On ne peut pas imputer d’emblée à l’auteur d’un roman les idées de ses personnages. Si, dans un roman, un caractère romanesque développe par exemple des thèses antisémites, on peut les considérer comme des citations ou des propos rapportés et non comme le point de vue de l’auteur. On fait alors l’hypothèse d’une distanciation irréductible, en général, dont le juge, en cas de poursuite, devra décider jusqu’à quel point elle est justifiée. Mais il y a des cas où les propos de l’humoriste ou du romancier reflètent des opinions qu’il exprime par ailleurs, par exemple dans des déclarations publiques. Les passages antisémites que l’on trouve par exemple dans Bagatelle pour un massacre, le texte de Céline, reflètent assez fidèlement des convictions qu’il a eu maintes fois l’occasion d’exprimer.

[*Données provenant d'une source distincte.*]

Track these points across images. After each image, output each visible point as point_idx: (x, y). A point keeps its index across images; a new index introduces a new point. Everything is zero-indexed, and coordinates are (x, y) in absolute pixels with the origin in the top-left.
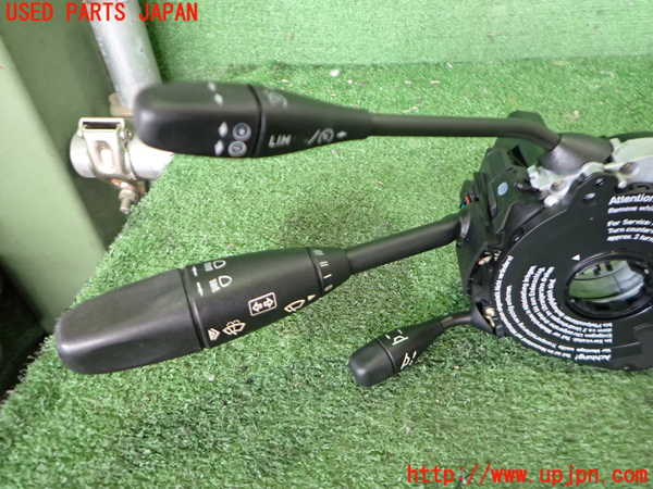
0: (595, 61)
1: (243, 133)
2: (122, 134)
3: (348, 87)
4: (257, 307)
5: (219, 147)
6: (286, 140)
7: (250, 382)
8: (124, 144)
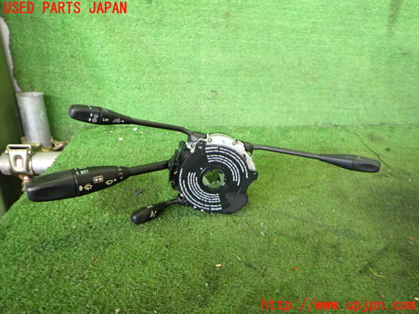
0: (243, 128)
1: (96, 116)
2: (29, 152)
3: (141, 135)
4: (97, 180)
5: (90, 120)
6: (107, 120)
7: (91, 227)
8: (30, 157)
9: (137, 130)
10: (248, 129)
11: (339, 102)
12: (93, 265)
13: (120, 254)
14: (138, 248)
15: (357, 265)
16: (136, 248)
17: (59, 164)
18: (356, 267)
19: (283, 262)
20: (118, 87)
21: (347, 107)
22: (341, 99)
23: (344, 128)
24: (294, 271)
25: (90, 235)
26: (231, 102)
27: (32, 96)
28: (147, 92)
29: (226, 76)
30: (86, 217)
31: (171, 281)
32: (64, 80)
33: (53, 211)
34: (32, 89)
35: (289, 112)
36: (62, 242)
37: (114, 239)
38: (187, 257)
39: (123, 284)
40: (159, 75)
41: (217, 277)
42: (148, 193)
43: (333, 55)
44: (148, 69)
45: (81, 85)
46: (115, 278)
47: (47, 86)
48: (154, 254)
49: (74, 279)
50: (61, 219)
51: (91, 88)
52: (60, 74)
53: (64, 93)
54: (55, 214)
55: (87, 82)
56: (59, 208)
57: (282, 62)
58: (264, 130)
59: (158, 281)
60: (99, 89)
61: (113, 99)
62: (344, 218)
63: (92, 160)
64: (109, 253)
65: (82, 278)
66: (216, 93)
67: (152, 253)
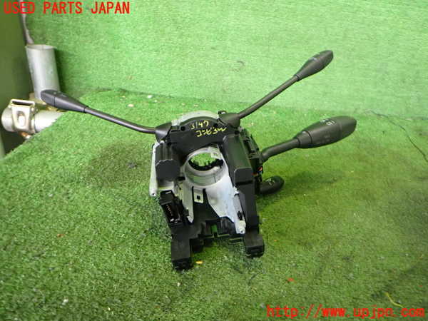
2: (33, 109)
3: (154, 103)
7: (69, 198)
8: (33, 115)
9: (152, 98)
10: (274, 109)
11: (387, 87)
12: (56, 241)
13: (91, 233)
14: (113, 229)
15: (370, 286)
16: (110, 229)
17: (58, 126)
18: (368, 290)
19: (277, 269)
20: (134, 48)
21: (396, 94)
22: (390, 84)
23: (389, 119)
24: (289, 282)
25: (65, 207)
26: (259, 76)
27: (43, 49)
28: (165, 56)
29: (256, 45)
30: (67, 186)
31: (138, 274)
32: (78, 35)
33: (34, 175)
34: (44, 41)
35: (325, 94)
36: (32, 210)
37: (88, 216)
38: (166, 247)
39: (83, 269)
40: (180, 37)
41: (194, 276)
42: (143, 168)
43: (388, 29)
44: (168, 30)
45: (96, 42)
46: (75, 261)
47: (59, 41)
48: (128, 239)
49: (30, 255)
50: (40, 185)
51: (105, 46)
52: (74, 27)
53: (77, 49)
54: (35, 178)
55: (102, 40)
56: (42, 172)
57: (323, 33)
58: (293, 112)
59: (124, 272)
60: (114, 48)
61: (129, 61)
62: (366, 225)
63: (94, 124)
64: (79, 230)
65: (39, 256)
66: (243, 65)
67: (127, 237)
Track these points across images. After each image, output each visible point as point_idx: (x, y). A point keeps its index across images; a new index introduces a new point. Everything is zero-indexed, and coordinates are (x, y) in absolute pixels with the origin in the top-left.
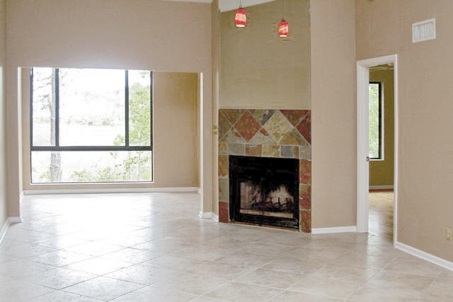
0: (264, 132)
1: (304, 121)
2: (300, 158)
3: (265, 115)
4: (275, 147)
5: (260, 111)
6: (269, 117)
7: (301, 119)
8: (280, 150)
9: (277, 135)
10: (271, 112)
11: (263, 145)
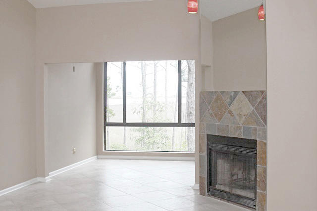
0: (231, 113)
1: (261, 102)
2: (258, 140)
3: (231, 96)
4: (239, 128)
5: (227, 93)
6: (234, 98)
7: (259, 100)
8: (242, 130)
9: (240, 115)
10: (236, 93)
11: (230, 126)
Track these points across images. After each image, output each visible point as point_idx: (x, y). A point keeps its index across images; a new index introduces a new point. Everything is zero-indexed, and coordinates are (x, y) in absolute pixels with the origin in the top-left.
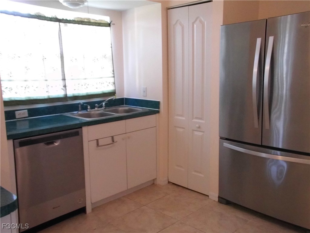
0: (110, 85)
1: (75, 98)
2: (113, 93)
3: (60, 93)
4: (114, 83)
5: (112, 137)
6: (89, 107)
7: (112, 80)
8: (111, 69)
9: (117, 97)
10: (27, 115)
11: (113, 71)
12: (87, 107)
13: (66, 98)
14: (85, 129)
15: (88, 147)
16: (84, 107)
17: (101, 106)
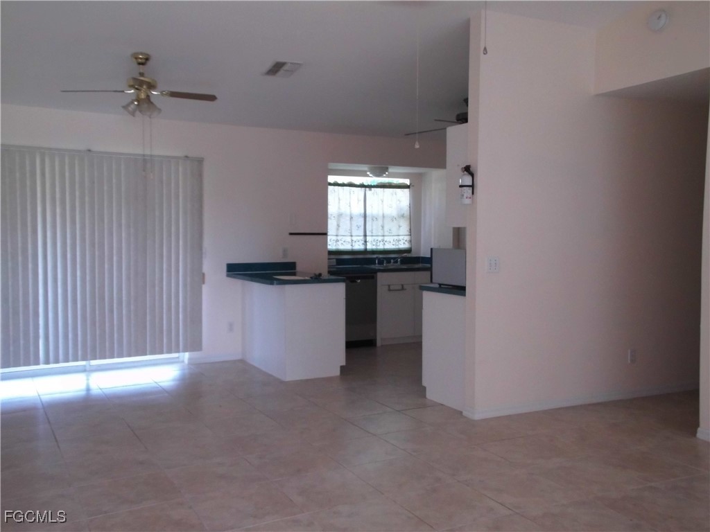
0: (406, 243)
1: (373, 252)
2: (409, 251)
3: (359, 246)
4: (411, 241)
5: (402, 286)
6: (385, 262)
7: (407, 238)
8: (408, 228)
9: (413, 254)
10: (335, 264)
11: (410, 230)
12: (383, 261)
13: (365, 252)
14: (379, 275)
15: (381, 291)
16: (381, 262)
17: (396, 262)
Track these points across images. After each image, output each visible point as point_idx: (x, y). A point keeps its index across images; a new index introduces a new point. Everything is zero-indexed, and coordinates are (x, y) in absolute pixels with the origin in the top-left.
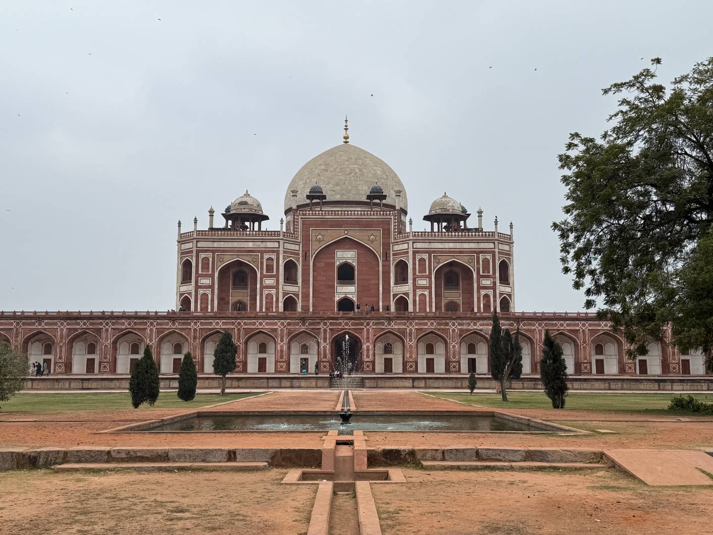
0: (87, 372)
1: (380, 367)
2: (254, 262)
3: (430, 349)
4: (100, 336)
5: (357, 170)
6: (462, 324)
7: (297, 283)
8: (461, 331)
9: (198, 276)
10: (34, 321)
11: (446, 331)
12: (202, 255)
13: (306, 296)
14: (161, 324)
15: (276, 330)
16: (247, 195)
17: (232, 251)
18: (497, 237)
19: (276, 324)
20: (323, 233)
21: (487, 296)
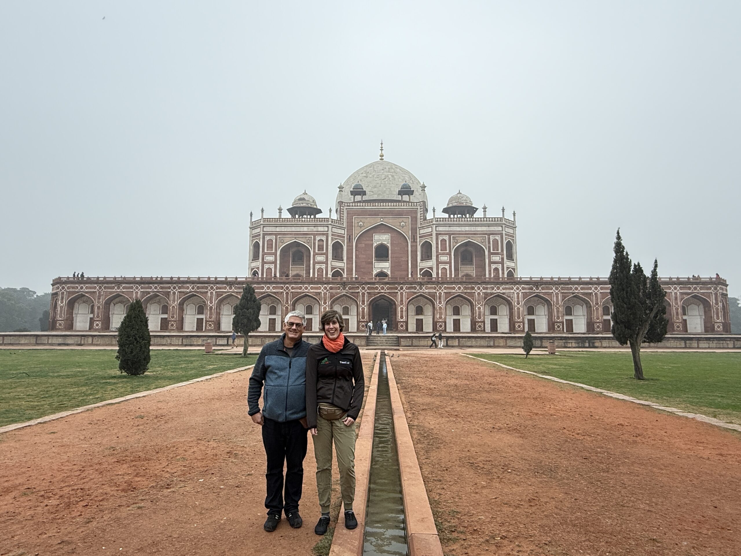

Vous dites que dans le milieu de l’art et le milieu académique, toutes les idées doivent pouvoir être discutées…

Si elles sont dans les limites légales. Dans une salle de séminaire, une idée peut être exposée avec des arguments, des contre-arguments et des objections. En revanche, si dans cette salle un participant s’adresse à quelqu’un avec une expression injurieuse, il sort du cadre de la loi.

Vous citez des exemples d’universités où les débats ne peuvent plus avoir lieu.

Oui, dans certains établissements américains s’est imposé un soupçon généralisé où beaucoup de propos pouvant sembler insignifiants et sans aucune intention injurieuse sont interprétés comme étant offensants pour des minorités. Par exemple, une expression pouvant être banale comme «En Amérique, tout le monde a sa chance, quelle que soit la couleur de sa peau» pourra être interprétée par des membres d’une minorité raciale comme une forme de méconnaissance totale de ce qui a été un long passé de domination.

Quelles en sont les conséquences?

D’abord l’autocensure, chez ceux qui redoutent d’être les victimes de groupes militants qui s’attribuent le droit de définir ce que l’on peut dire et ce qu’il faut taire, c’est-à-dire qu’ils s’attribuent les règles qui définissent la liberté d’expression. Aussi convaincus soient-ils de défendre une juste cause, il reste que c’est à la justice, et non à des groupes d’activistes, de le faire. Dans les pays libéraux, les limites de la liberté d’expression permettent tout de même la provocation, la transgression, les pensées non conformistes.

Comment éviter que cela n’arrive en Europe?

C’est déjà un peu le cas. Nous parlons du mouvement woke, c’est-à-dire du mouvement ayant une attitude de vigilance face aux propos qui peuvent paraître à première vue insignifiants mais qui peuvent être soupçonnés d’avoir un implicite de méconnaissance des souffrances des minorités concernant leur identité, leur ethnicité, leur orientation sexuelle et les rapports hommes-femmes, surtout quand ils sont prononcés par des membres des catégories dominantes, en particulier par les hommes blancs.